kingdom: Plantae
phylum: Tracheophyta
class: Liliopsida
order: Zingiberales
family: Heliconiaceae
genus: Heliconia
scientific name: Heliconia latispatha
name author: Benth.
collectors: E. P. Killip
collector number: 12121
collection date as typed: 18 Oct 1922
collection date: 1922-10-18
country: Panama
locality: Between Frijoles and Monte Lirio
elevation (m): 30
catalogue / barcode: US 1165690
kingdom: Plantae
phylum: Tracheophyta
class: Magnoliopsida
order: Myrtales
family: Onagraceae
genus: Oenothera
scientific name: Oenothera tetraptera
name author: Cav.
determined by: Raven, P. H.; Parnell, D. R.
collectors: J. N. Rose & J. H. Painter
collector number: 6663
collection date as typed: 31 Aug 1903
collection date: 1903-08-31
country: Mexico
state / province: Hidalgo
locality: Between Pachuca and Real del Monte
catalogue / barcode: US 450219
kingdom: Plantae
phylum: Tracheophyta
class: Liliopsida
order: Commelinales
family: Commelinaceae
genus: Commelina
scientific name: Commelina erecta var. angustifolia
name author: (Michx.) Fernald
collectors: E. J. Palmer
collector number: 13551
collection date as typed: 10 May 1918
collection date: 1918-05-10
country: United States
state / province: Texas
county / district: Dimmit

--- Your task ---
Reproduce every row above, word for word, with nothing changed, added, or left out.

--- Exercise result ---
kingdom: Plantae
phylum: Tracheophyta
class: Liliopsida
order: Zingiberales
family: Heliconiaceae
genus: Heliconia
scientific name: Heliconia latispatha
name author: Benth.
collectors: E. P. Killip
collector number: 12121
collection date as typed: 18 Oct 1922
collection date: 1922-10-18
country: Panama
locality: Between Frijoles and Monte Lirio
elevation (m): 30
catalogue / barcode: US 1165690
kingdom: Plantae
phylum: Tracheophyta
class: Magnoliopsida
order: Myrtales
family: Onagraceae
genus: Oenothera
scientific name: Oenothera tetraptera
name author: Cav.
determined by: Raven, P. H.; Parnell, D. R.
collectors: J. N. Rose & J. H. Painter
collector number: 6663
collection date as typed: 31 Aug 1903
collection date: 1903-08-31
country: Mexico
state / province: Hidalgo
locality: Between Pachuca and Real del Monte
catalogue / barcode: US 450219
kingdom: Plantae
phylum: Tracheophyta
class: Liliopsida
order: Commelinales
family: Commelinaceae
genus: Commelina
scientific name: Commelina erecta var. angustifolia
name author: (Michx.) Fernald
collectors: E. J. Palmer
collector number: 13551
collection date as typed: 10 May 1918
collection date: 1918-05-10
country: United States
state / province: Texas
county / district: Dimmit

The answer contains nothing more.